**RECORD EXCERPTS:**
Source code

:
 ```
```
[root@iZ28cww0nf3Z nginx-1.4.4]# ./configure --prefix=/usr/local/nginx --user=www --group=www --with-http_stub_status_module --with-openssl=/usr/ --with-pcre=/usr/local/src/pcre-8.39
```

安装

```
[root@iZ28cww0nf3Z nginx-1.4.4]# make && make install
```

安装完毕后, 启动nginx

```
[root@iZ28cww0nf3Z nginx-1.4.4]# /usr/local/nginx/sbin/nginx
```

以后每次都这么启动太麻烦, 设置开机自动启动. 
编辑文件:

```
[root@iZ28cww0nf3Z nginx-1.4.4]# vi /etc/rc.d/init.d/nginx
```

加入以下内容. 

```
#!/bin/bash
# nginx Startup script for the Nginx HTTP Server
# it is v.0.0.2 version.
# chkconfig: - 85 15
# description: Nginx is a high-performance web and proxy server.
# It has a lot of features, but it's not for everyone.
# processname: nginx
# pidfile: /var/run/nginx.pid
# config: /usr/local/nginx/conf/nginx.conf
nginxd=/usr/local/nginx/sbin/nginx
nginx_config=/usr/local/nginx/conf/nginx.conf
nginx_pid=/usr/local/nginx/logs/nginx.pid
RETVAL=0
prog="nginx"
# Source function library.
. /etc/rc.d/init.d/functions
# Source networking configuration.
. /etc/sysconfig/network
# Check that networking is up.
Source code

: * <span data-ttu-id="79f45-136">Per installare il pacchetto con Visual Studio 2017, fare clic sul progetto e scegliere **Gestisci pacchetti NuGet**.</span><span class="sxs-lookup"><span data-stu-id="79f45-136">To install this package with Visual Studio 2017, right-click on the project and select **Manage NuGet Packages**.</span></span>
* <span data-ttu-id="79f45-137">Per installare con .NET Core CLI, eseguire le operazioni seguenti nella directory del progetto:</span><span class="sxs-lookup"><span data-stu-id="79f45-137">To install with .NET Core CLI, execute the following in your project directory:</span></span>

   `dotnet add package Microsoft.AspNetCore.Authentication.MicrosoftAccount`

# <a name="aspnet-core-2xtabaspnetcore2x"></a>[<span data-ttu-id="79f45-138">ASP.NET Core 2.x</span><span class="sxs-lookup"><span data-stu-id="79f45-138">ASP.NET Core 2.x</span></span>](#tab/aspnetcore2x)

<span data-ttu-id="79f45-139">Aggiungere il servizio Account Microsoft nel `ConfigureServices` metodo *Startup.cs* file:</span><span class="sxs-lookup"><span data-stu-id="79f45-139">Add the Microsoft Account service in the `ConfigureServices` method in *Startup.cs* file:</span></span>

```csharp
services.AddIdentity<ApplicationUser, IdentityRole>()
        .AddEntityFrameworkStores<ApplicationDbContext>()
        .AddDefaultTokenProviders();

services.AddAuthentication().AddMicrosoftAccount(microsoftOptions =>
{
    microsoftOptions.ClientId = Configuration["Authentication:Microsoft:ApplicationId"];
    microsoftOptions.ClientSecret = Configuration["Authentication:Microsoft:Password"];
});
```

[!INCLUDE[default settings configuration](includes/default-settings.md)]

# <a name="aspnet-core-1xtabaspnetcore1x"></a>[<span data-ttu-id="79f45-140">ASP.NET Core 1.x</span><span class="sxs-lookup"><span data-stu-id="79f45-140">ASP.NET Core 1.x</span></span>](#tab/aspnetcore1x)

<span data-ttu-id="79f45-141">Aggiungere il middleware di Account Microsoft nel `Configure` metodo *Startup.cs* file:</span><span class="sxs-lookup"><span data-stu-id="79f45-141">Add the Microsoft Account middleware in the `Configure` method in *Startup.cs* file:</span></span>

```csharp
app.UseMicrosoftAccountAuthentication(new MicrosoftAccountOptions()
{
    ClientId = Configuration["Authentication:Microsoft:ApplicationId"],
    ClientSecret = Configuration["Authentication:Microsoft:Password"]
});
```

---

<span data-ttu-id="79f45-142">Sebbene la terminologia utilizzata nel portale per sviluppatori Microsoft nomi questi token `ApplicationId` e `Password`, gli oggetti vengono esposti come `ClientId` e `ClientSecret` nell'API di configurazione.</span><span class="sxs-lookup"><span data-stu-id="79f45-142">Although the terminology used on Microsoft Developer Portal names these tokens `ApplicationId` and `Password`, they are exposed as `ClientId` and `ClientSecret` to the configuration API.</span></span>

**TASK TO COMPLETE:**
Beginning with the line containing "# description: Nginx" and ending with the line containing "your project directory:</span></span>", extract those lines exactly from the listing above, and only those.

**YOUR SOLUTION:**
# description: Nginx is a high-performance web and proxy server.
# It has a lot of features, but it's not for everyone.
# processname: nginx
# pidfile: /var/run/nginx.pid
# config: /usr/local/nginx/conf/nginx.conf
nginxd=/usr/local/nginx/sbin/nginx
nginx_config=/usr/local/nginx/conf/nginx.conf
nginx_pid=/usr/local/nginx/logs/nginx.pid
RETVAL=0
prog="nginx"
# Source function library.
. /etc/rc.d/init.d/functions
# Source networking configuration.
. /etc/sysconfig/network
# Check that networking is up.
Source code

: * <span data-ttu-id="79f45-136">Per installare il pacchetto con Visual Studio 2017, fare clic sul progetto e scegliere **Gestisci pacchetti NuGet**.</span><span class="sxs-lookup"><span data-stu-id="79f45-136">To install this package with Visual Studio 2017, right-click on the project and select **Manage NuGet Packages**.</span></span>
* <span data-ttu-id="79f45-137">Per installare con .NET Core CLI, eseguire le operazioni seguenti nella directory del progetto:</span><span class="sxs-lookup"><span data-stu-id="79f45-137">To install with .NET Core CLI, execute the following in your project directory:</span></span>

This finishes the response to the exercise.